Historic house in North Carolina, United States

Lewis Freeman House is a historic home located at Pittsboro, Chatham County, North Carolina. The original section was built between about 1811 and 1837, and expanded through the 1890s. It is a one-story, three bay frame cottage with Queen Anne style design elements. The original one-room structure represents the modest home of Lewis Freeman, a free black settler in Pittsboro. The home is one of four remaining dwellings from the town's initial settlement. Due to the lack of records during the early 1800s, little is known about the first residents of the area.

It was listed on the National Register of Historic Places in 1982. It is located in the Pittsboro Historic District.
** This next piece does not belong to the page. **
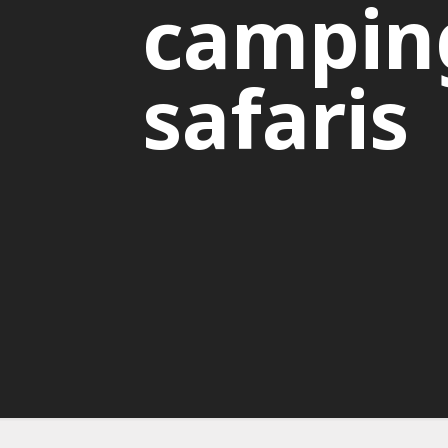
campin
== Historical background ==
The Lewis Freeman House was built sometime between 1811, when Lewis Freeman began to buy town property, and 1837, when it was first recorded that he lived there. The single-room house was home to Pittsboro's first recorded and most successful black settler. The town records support the evidence that free black people played a large role during early development of North Carolina towns. Prior to the Emancipation Proclamation of 1863, manumission was a somewhat practice that allowed freed black people definite rights—including land ownership, transfer, and descent of property. While his trade remains unknown, Lewis Freeman established himself by investing in real estate.

By 1811, it is known through tax records that Freeman owned four town lots and had acquired two more by 1815. The 1815 tax record also mentions that one of these six lots was improved in some way. The original sixteen by sixteen foot Lewis Freeman House is thought to have been this improvement.

In 1830, the federal census described Lewis Freeman as a free black man between fifty and sixty years old who lived with his wife, Creecy Freeman, and two children. By 1837, the four acre block on West Salisbury Street was recorded as "the Lot on which said Lewis Freeman now lives & embracing the whole square with the exception of the Tanyard Lot."

Lewis Freeman died in 1843; leaving to his wife the home, sixteen town lots, twenty acres of land, a cow, a horse, and all household furniture. Creecy Freeman died shortly after and under the provisions of Lewis Freeman's will, the property was left to an unrelated white man named John Thompson. Thompson was the legal executor of Freeman's will, leaving room for speculation as to why the property did not go to Lewis and Creecy Freeman's surviving son, Waller Freeman.

For years afterwards the Lewis Freeman House exchanged hands frequently and many additions and changes were made. In 1980 the house was purchased by Jane Pyle who operated a small printing company there.